The pièce de resistance is really when you finally scoop the chili/potato mixture back into the potato skins. This is the part where things come together, and it starts resembling a twice-baked potato. Don’t worry if you end up with more chili than potato skin real estate. You can easily mold the filling and pack a lot into the potato skins.
You also get to top them with as much shredded cheese as you’d like – consider it an optional bit of indulgence in an otherwise healthy dish. Then just boil the potatoes until the cheese is all melted, and serve!
PS – Greek yogurt is a great alternative to the traditional sour cream topping. It’s still delightfully tangy and creamy, but it saves you a few calories. You can hardly tell the difference, especially when you’ve got a forkful of chili and chives. The final product is a combination of two classic comfort foods: hearty and Easy Turkey Chili and cheesy twice-baked potatoes. A total flavor knockout!
Bonus: You will have leftovers from this Easy Turkey Chili. I like to take this for lunch the next day and spread it on some good whole-grain toast!
Hearty and Easy Turkey Chili Twice-Baked Potatoes
- 3 large russet potatoes - scrubbed and dried
- 2 tablespoons olive oil - divided
- 1 pinch salt
- 1 pinch ground black pepper
- 1 pound ground turkey (minced turkey) - lean
- 1 medium yellow onion - diced
- 1 medium green pepper (green capsicum) - diced
- 2 cloves garlic - minced
- 1 tablespoon chili powder (chilli powder in British English)
- 1 teaspoon cumin
- ½ teaspoon garlic powder
- ½ teaspoon red pepper flakes - crushed
- 1 can tomato - 28-ounce, partially drained
- 1½ cups cheddar cheese - shredded
- 1 cup Greek yogurt - for serving
- 2 tablespoons chives - chopped
- Preheat the oven to 425°F. Line a baking sheet with aluminum foil.
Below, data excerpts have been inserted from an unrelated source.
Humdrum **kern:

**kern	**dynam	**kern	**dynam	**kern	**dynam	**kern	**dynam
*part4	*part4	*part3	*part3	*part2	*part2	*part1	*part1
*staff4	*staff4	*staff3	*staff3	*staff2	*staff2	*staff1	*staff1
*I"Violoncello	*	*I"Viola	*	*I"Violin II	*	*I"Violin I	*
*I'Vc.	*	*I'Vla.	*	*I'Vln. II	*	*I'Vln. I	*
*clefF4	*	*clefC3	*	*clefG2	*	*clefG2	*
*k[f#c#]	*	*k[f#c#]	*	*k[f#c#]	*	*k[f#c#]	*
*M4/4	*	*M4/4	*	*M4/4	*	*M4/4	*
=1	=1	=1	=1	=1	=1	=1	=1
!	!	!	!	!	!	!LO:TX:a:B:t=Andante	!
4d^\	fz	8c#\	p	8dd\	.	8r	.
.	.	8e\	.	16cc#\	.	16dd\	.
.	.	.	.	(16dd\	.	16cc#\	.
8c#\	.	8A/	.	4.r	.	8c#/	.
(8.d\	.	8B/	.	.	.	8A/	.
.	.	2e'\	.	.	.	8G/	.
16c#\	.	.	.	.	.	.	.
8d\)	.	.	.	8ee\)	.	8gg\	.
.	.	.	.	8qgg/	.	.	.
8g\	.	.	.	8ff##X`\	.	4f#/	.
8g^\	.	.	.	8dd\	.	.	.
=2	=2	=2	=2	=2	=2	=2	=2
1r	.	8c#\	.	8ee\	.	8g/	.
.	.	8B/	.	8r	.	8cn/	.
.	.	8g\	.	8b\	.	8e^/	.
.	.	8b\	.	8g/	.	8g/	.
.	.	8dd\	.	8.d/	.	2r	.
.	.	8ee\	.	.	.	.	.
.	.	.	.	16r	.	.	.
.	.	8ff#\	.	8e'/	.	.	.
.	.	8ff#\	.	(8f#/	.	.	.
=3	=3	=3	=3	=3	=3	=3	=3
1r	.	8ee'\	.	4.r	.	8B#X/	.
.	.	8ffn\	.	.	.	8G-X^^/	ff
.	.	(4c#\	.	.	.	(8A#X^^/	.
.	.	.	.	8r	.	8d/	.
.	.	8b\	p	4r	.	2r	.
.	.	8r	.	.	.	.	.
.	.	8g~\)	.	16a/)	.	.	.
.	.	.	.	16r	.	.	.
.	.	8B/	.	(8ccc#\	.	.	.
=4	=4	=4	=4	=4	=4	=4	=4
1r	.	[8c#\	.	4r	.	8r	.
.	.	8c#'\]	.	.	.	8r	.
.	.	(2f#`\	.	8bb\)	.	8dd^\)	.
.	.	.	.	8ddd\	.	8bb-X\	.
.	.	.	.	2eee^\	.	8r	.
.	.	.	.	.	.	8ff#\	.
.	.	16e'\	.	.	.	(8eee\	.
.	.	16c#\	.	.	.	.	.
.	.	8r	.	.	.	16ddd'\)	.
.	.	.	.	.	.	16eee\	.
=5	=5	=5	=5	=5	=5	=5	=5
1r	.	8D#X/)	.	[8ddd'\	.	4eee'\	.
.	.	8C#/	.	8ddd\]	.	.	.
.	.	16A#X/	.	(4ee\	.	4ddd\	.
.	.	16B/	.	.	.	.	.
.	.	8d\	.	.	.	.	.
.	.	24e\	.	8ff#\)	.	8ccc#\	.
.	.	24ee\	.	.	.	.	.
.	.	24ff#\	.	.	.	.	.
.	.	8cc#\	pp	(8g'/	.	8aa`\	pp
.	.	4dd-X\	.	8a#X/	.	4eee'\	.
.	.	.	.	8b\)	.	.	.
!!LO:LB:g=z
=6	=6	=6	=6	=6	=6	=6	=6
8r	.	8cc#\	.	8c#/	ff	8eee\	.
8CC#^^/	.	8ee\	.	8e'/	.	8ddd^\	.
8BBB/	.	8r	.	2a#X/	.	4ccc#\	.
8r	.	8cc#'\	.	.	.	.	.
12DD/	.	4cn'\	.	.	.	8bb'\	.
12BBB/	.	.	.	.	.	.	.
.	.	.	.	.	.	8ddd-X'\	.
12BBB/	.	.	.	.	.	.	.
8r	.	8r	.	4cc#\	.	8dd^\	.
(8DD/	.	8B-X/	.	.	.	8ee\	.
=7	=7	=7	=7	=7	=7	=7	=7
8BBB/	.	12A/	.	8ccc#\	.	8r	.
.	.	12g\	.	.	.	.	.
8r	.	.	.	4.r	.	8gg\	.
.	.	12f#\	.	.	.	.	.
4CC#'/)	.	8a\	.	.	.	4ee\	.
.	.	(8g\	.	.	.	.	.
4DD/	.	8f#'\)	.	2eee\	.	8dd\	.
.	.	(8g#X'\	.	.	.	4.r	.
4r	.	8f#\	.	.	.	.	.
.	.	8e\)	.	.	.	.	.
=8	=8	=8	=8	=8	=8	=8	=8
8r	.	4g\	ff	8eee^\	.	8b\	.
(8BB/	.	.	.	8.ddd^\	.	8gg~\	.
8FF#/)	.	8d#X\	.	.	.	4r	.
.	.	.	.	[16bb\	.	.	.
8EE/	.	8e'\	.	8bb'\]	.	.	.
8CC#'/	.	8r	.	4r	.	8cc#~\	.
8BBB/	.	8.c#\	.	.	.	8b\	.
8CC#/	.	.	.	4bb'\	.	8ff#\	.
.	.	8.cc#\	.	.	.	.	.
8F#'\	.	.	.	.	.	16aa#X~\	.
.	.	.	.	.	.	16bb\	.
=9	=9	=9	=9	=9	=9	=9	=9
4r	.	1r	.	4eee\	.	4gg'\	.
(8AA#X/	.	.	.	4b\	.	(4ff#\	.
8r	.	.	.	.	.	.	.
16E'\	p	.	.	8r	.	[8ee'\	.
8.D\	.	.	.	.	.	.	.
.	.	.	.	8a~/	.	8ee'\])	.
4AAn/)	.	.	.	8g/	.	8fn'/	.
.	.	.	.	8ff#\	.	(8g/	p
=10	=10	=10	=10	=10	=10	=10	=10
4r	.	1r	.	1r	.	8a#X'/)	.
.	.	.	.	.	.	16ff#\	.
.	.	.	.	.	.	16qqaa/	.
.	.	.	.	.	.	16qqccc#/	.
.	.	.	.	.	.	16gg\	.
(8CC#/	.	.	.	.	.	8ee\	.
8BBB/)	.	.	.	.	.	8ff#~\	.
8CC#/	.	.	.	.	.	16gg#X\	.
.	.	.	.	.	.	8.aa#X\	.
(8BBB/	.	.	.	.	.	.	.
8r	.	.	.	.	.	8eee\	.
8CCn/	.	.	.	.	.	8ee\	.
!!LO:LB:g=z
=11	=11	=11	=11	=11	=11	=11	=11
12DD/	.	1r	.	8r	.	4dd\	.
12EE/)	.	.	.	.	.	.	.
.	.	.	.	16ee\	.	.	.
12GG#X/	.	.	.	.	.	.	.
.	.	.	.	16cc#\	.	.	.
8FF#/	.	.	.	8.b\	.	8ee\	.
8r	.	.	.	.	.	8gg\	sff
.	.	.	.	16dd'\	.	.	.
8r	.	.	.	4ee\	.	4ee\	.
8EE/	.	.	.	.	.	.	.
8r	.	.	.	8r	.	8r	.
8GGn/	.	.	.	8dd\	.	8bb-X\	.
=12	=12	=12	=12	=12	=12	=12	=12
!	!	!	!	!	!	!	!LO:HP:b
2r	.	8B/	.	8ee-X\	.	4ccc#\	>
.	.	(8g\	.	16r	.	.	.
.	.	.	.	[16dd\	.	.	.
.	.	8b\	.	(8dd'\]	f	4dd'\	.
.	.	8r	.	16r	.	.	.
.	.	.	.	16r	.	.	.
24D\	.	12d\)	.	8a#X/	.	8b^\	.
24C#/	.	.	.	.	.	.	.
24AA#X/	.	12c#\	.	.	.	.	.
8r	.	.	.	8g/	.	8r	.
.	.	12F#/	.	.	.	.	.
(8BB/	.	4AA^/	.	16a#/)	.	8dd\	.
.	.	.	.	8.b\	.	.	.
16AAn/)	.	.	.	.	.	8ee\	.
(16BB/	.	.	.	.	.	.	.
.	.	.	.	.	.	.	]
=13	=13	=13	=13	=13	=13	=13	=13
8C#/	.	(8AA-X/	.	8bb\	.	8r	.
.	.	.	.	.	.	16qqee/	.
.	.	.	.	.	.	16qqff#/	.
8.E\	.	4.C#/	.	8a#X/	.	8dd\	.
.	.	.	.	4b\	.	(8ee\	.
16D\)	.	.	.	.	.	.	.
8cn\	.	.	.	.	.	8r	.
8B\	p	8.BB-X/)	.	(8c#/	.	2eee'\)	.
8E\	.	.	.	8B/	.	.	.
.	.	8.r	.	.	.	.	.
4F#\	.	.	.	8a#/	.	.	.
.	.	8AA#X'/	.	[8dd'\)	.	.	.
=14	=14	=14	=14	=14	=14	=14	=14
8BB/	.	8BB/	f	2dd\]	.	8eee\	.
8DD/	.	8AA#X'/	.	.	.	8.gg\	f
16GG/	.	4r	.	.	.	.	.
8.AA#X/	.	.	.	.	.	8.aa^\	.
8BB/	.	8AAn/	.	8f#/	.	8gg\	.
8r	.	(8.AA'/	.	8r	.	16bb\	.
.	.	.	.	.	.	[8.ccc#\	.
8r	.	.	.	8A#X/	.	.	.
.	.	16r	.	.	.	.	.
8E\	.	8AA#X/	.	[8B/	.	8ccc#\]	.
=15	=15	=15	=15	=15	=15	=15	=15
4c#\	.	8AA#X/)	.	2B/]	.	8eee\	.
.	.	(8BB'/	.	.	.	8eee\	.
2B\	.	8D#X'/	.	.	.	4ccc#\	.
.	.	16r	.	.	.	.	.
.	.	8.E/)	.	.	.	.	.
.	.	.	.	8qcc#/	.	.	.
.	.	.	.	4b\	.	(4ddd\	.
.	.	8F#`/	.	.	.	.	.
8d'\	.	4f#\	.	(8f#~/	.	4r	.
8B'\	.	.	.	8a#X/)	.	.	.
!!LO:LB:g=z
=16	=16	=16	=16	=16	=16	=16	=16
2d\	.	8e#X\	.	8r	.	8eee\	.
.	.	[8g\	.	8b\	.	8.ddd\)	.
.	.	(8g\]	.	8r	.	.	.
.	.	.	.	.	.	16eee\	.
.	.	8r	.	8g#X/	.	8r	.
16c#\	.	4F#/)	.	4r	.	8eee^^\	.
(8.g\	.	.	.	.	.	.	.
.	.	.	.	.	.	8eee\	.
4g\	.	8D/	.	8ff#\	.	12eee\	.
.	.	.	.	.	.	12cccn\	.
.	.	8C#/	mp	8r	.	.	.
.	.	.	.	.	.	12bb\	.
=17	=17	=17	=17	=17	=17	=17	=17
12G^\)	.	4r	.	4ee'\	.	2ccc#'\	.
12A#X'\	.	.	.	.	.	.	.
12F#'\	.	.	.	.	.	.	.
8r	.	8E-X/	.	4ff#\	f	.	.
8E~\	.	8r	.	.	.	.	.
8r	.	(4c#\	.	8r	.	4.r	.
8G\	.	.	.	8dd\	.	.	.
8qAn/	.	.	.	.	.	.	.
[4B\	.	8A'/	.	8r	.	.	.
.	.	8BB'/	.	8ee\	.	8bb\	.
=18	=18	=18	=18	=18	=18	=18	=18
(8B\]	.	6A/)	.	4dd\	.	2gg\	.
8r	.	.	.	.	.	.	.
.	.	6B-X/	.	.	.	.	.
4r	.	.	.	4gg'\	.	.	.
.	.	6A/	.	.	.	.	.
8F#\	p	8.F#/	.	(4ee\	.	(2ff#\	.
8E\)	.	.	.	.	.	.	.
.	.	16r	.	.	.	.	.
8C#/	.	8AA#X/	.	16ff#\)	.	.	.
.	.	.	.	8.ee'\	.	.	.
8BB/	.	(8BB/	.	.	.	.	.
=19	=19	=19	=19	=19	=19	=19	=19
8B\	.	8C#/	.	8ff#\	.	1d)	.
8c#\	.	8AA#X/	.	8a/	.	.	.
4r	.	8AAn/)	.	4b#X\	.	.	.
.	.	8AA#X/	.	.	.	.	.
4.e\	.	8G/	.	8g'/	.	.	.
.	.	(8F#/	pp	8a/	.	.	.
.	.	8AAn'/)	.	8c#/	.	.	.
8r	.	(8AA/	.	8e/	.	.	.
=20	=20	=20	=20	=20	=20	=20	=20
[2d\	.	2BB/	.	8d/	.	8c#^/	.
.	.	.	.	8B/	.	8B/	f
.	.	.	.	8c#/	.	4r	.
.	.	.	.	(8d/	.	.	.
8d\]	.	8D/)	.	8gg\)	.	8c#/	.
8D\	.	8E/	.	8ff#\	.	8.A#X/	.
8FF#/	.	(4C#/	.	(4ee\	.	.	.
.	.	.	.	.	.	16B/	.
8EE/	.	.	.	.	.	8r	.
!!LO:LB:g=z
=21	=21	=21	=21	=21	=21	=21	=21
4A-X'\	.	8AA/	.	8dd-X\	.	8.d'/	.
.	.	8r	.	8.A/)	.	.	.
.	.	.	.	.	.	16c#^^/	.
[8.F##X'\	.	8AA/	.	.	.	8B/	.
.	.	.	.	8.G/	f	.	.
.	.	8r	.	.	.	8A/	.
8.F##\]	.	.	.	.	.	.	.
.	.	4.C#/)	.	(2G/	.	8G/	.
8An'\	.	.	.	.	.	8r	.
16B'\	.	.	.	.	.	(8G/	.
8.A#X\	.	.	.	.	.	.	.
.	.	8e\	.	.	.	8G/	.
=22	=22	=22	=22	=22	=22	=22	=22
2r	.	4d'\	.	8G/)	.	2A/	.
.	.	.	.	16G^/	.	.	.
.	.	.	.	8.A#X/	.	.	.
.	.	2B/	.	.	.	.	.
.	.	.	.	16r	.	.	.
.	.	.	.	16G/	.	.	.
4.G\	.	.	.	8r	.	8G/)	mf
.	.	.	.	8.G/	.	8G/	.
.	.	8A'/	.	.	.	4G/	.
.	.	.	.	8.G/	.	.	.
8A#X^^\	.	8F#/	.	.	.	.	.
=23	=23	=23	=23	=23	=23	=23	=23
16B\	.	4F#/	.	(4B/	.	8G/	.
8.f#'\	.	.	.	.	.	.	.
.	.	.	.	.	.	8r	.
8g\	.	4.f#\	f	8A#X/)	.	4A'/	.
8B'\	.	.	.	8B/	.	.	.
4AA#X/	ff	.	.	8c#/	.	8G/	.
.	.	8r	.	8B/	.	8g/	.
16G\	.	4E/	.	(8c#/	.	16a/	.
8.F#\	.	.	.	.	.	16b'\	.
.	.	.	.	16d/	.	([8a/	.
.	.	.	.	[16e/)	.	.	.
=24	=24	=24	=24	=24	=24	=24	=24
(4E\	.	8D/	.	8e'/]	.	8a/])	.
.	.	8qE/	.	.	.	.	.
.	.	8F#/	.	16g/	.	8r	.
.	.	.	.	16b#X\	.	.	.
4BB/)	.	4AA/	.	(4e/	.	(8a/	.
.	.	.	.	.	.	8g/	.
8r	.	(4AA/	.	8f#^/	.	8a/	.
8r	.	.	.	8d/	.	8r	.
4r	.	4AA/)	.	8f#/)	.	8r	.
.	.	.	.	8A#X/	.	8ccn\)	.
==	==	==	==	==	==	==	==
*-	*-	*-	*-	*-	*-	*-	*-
- Prick the russet potatoes all over with a fork, then rub with 1 tablespoon olive oil, and sprinkle with salt and pepper. Bake in the oven for 50-60 minutes, flipping halfway. You want the skins to be crispy and the insides to be tender.
- In the meantime, make the chili. In a large pot or Dutch oven, heat the remaining 1 tablespoon of olive oil over medium-high heat.
- Cook the ground turkey until browned, about 5 minutes. Hit it with a hint of salt and pepper, just to gently flavor the meat. Add the onions, peppers, and garlic, and sauté for another 5-8 minutes, until the vegetables become slightly tender.
- Next, add the spices, and combine. Make sure you drain some of the liquid from the canned tomatoes before adding them to the mix. You don’t have to drain the full can, because some of the liquid will be good, but you don’t want the chili to be too liquidy.
- Allow the chili to come to a boil, and then simmer for 25-30 minutes, stirring every so often. You want the chili to reduce by at least half! Once it is reduced, taste the chili and adjust the seasoning as necessary.
- When the potatoes are done, let them cool for about 5 minutes before handling (you don’t want to burn yourself)! Cut them in half lengthwise, and scoop out most of the flesh, leaving about a ¼ inch border. Place the potato flesh into a bowl.
- Add approximately half to three-quarters of the chili to the bowl and mix gently with the potato. Scoop the mixture back into the potato skins and top with shredded cheese (as much as you’d like).
- Place the potatoes back on the baking sheet and broil for 5 minutes until the cheese is melted and bubbly.
- Serve topped with a scoop of Greek yogurt and a sprinkle of chopped chives!